James Lileks on Woody Allen:

Saturday night I stayed up very late and watched “Annie Hall” and “Anything Else,” two Woody Allen movies on the HD feed. Instructive, and a little depressing. Long –time Bleatniks (sorry) will recall how much I love certain Woody Allen films, but find the bulk of his later work labored and mannered beyond redemption. Of course, I should be so lucky as to make 30 money-losing films. Still, I do not understand the uncritical response of his fans – maybe because I am still a fan myself. “Annie Hall” works for a variety of reasons – the exceptional cinematographer, the canny editor, the (AHEM) co-writer, the loose structure that makes the story a journey of constant discovery. It’s such a strong movie it even survives the Dreaded Animation Sequence. I first saw the movie alone in Iowa City, and it was like Star Wars: this is for me. This one goes right to the pith of the gist of the marrow of me. O to be a neurotic amusing nebbish incapable of dealing with California. O to live in a world where literary allusions hang from everyone’s lips like bait from fishhooks. O to have been a little boy in New York in the 40s with Aggressively Ethnic Parents. Of the great films of the 70s, it’s in my top five. I love that movie.

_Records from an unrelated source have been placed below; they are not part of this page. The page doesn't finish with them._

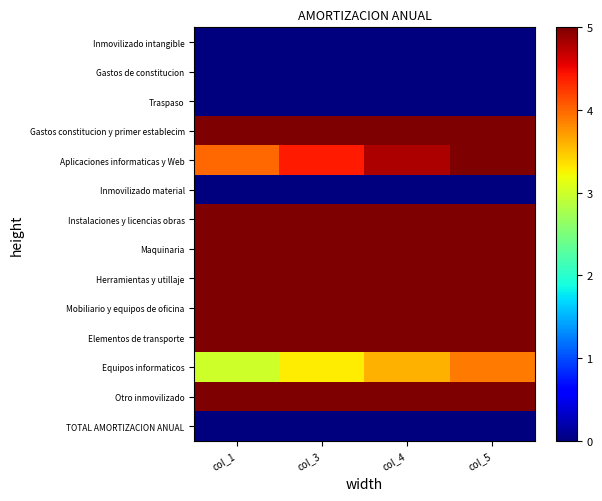

Reading right to left, list all the values displayed in this chart.

Inmovilizado intangible: col_5=0.0	col_4=0.0	col_3=0.0	col_1=0.0
Gastos de constitucion: col_5=0.0	col_4=0.0	col_3=0.0	col_1=0.0
Traspaso: col_5=0.0	col_4=0.0	col_3=0.0	col_1=0.0
Gastos constitucion y primer establecim: col_5=6.5	col_4=6.0	col_3=5.5	col_1=5.0
Aplicaciones informaticas y Web: col_5=5.2	col_4=4.8	col_3=4.4	col_1=4.0
Inmovilizado material: col_5=0.0	col_4=0.0	col_3=0.0	col_1=0.0
Instalaciones y licencias obras: col_5=13.0	col_4=12.0	col_3=11.0	col_1=10.0
Maquinaria: col_5=13.0	col_4=12.0	col_3=11.0	col_1=10.0
Herramientas y utillaje: col_5=6.5	col_4=6.0	col_3=5.5	col_1=5.0
Mobiliario y equipos de oficina: col_5=13.0	col_4=12.0	col_3=11.0	col_1=10.0
Elementos de transporte: col_5=6.5	col_4=6.0	col_3=5.5	col_1=5.0
Equipos informaticos: col_5=3.9	col_4=3.6	col_3=3.3	col_1=3.0
Otro inmovilizado: col_5=6.5	col_4=6.0	col_3=5.5	col_1=5.0
TOTAL AMORTIZACION ANUAL: col_5=0.0	col_4=0.0	col_3=0.0	col_1=0.0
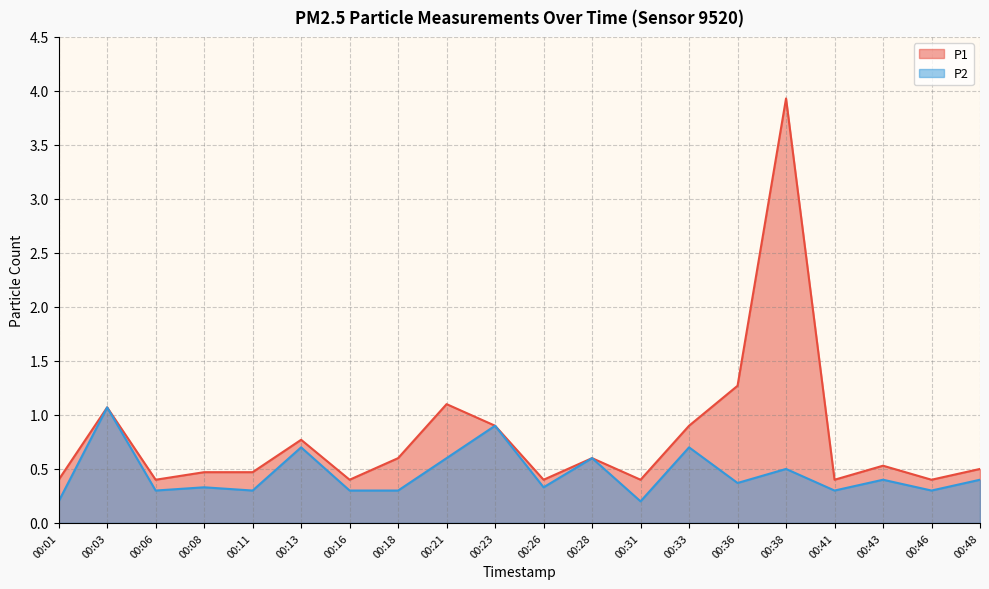

What is the sum of all P1 values?

15.9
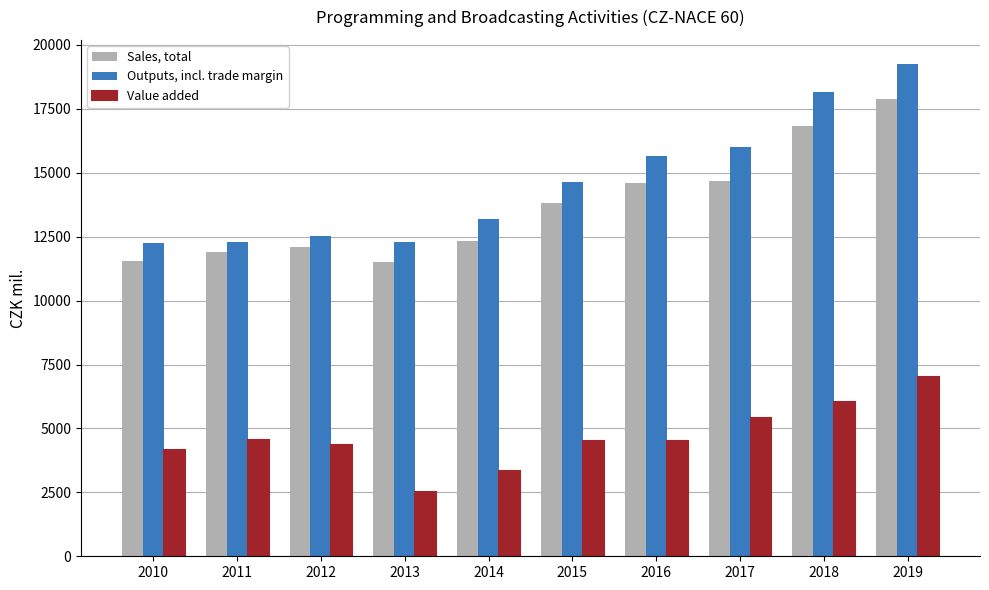

At which label does Outputs, incl. trade margin first exceed 14622?

2015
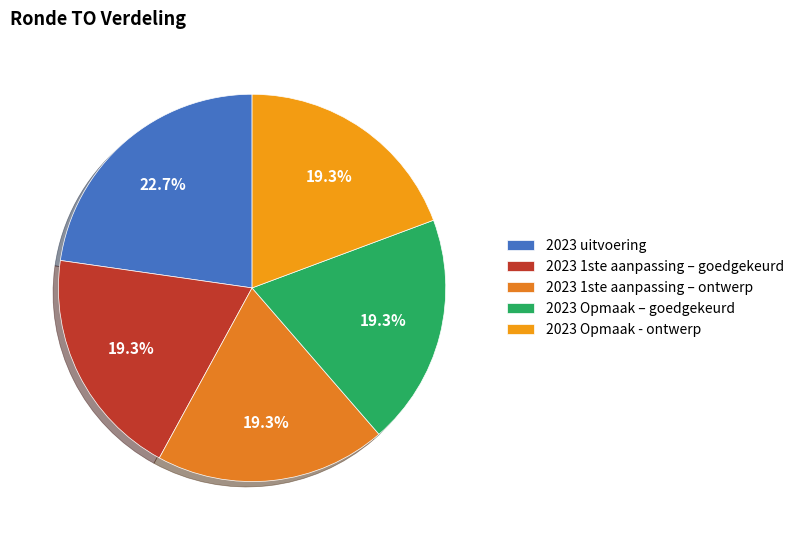

What portion of the pie excludes 2023 Opmaak - ontwerp?

80.7%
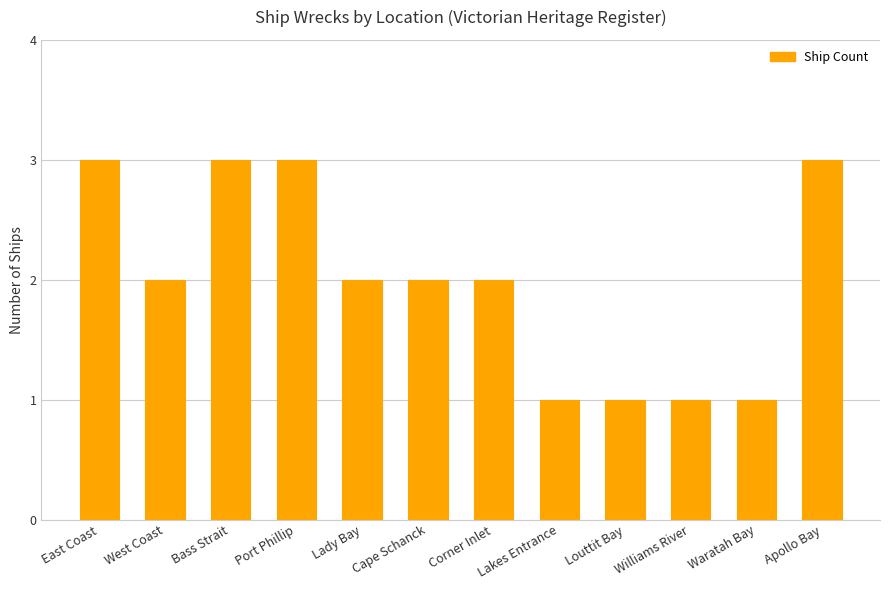

What is the difference between the maximum and minimum values?

2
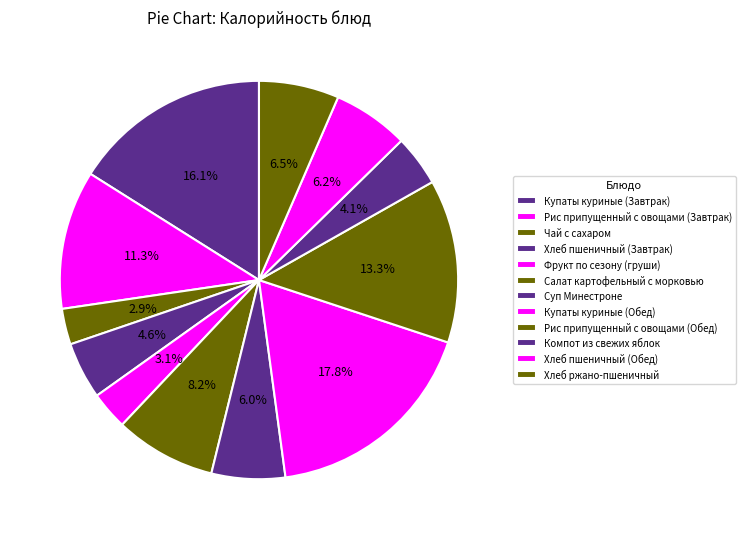

Approximately how many times larger is the value at Купаты куриные (Завтрак) compared to Рис припущенный с овощами (Обед)?

1.2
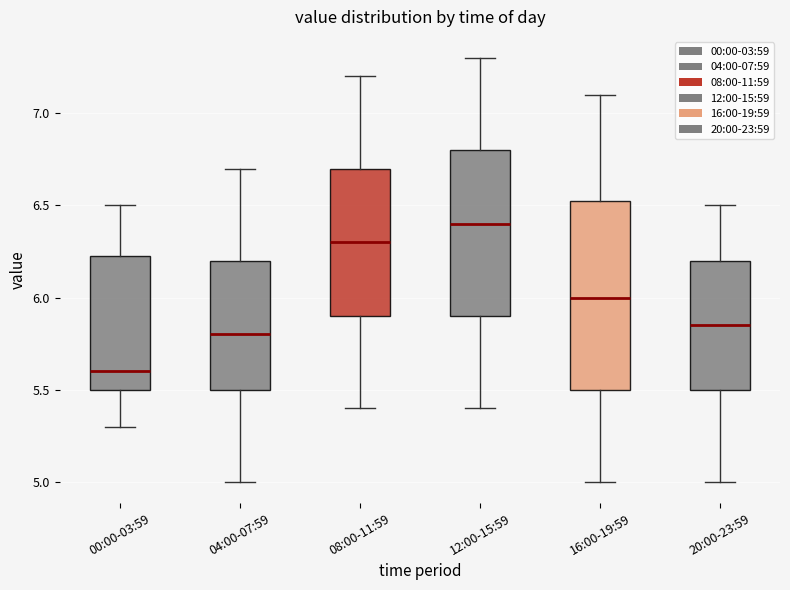

Comparing the boxes themselves (not the whiskers), which one is the tallest?

16:00-19:59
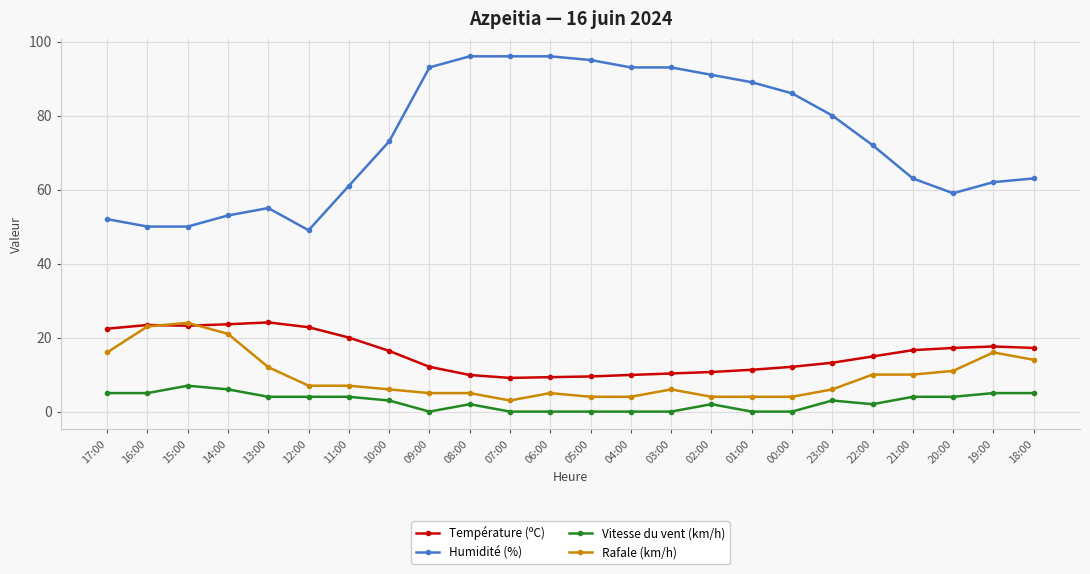

What is the spread (max minus min) of values at 11:00?

57.0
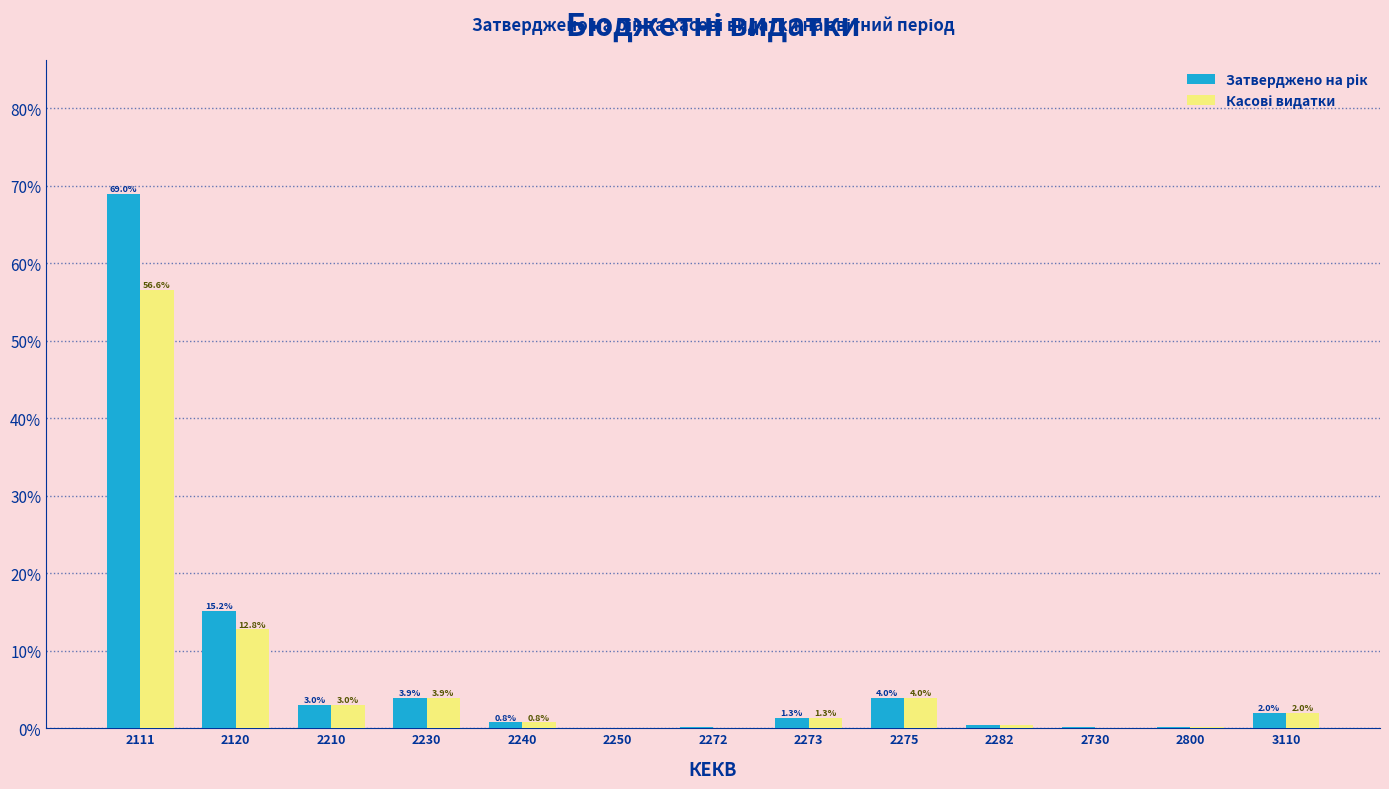

What is the greatest value displayed?

69.0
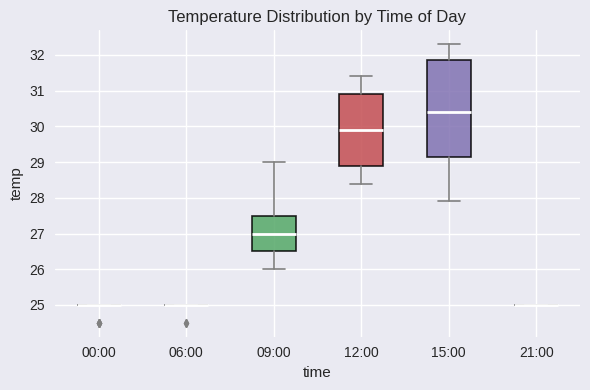

Which box is the tallest, from its lower edge to its upper edge?

15:00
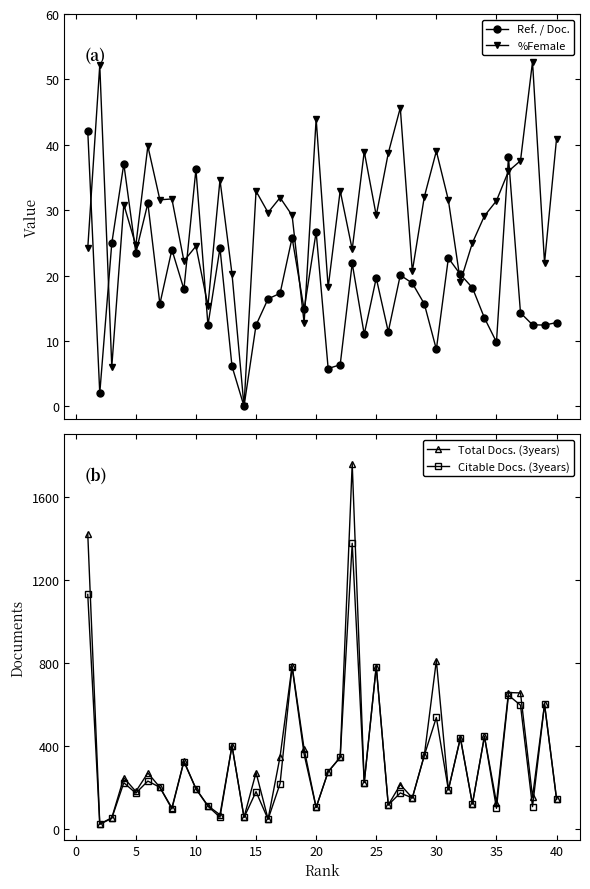

What is the value of the Ref. / Doc. point at the 3rd from the left?

24.9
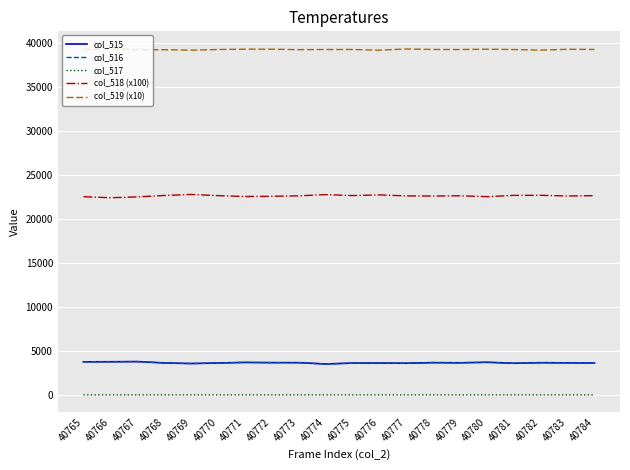

The value of col_519 (x10) at 40780 is 39289. True or false?

True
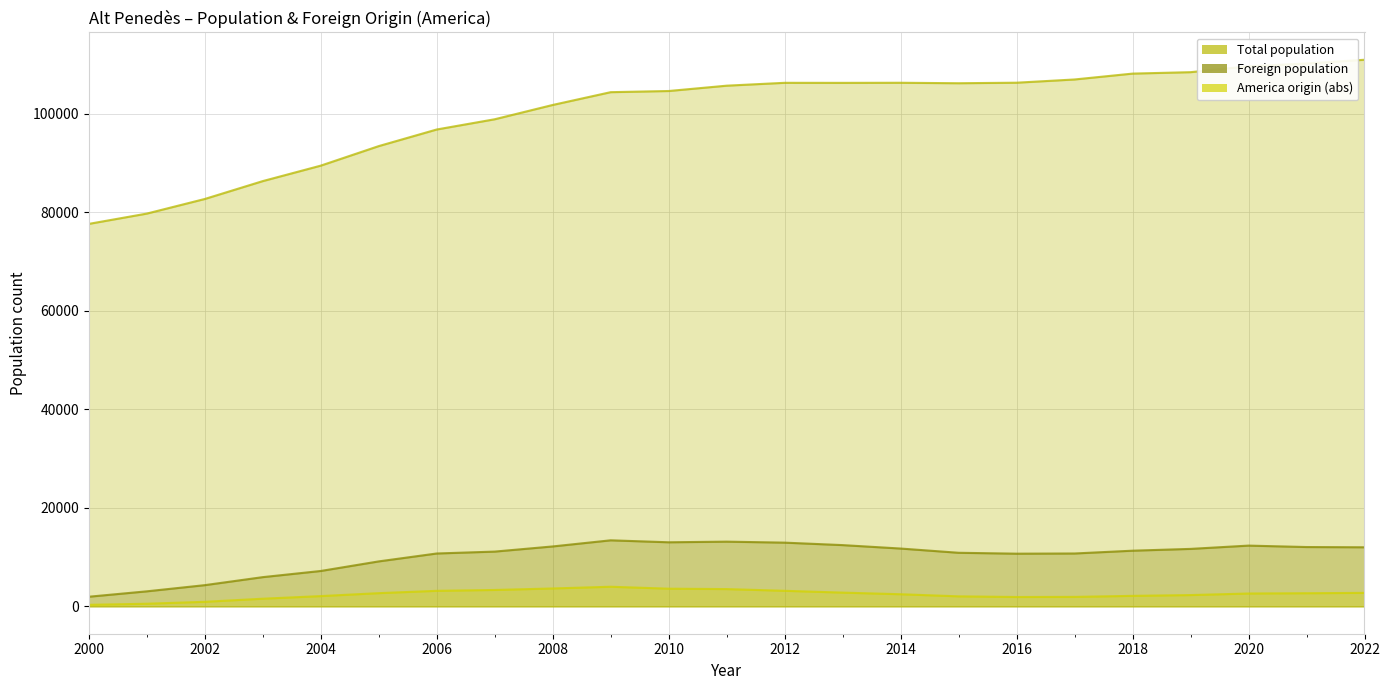

Between 2013 and 2008, which series saw the biggest shift?

Total population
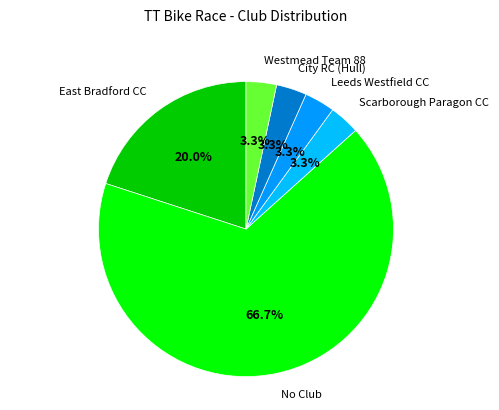

How many segments does this pie chart have?

6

“Anything Else” is “Annie Hall” c. 2004, but Allen’s powers have deserted him; it’s empty, tired, mannered, unfunny, and the actors are not so much “directed” as they are poked around by a long stick with a vinegar-soaked sponge lashed to the end. His hero is a young comedy writer who never says anything particularly funny, and who lives in a gigantic apartment while he avoids writing a novel. His girlfriend is Christina Ricci, a girl who has all of Annie Hall’s neurotic tics with none of the charm or heart. Woody plays a cynical, slightly paranoid schoolteacher who stammers advice to the hero while they walk around the park. On and on it goes. Young people in analysis who talk about Dostoevsky - it’s a parody of Woody Allen, and the only reason it got some good notices had to do with the reviewer’s relief that Grandpa Woodman did not play the romantic lead. Having him paw Ms. Ricci would put the “Paw” in paw, frankly. It’s depressing to watch a movie and realize that a parody of modern Woody Allen would be funnier than a Woody Allen movie on almost any level, since the parodists probably couldn’t resist the opportunity to be honestly funny and interesting, two things Allen can’t do anymore. No one dares tell him.

“Sweet and Lowdown” is next. Like I say: I’m a fan.

He's more of a fan than I am--I loved Woody Allen (for much of the same reasons that Lileks did) right up until Manhattan Murder Mystery. (To follow up on Lileks' "Ahem", not coicidentally, it shares the same co-writer and co-star as Annie Hall.) After that, his touch seemed to ooze away from him, film by film. I TiVo-ed Anything Else last month and couldn't make it past the first ten minutes. And while Sweet And Lowdown is a much better film (I saw it in the theater with my wife), it's lumbered with one big problem: that foreign affairs correspondent from the San Francisco Chronicle that Allen disconcertingly chose as his lead.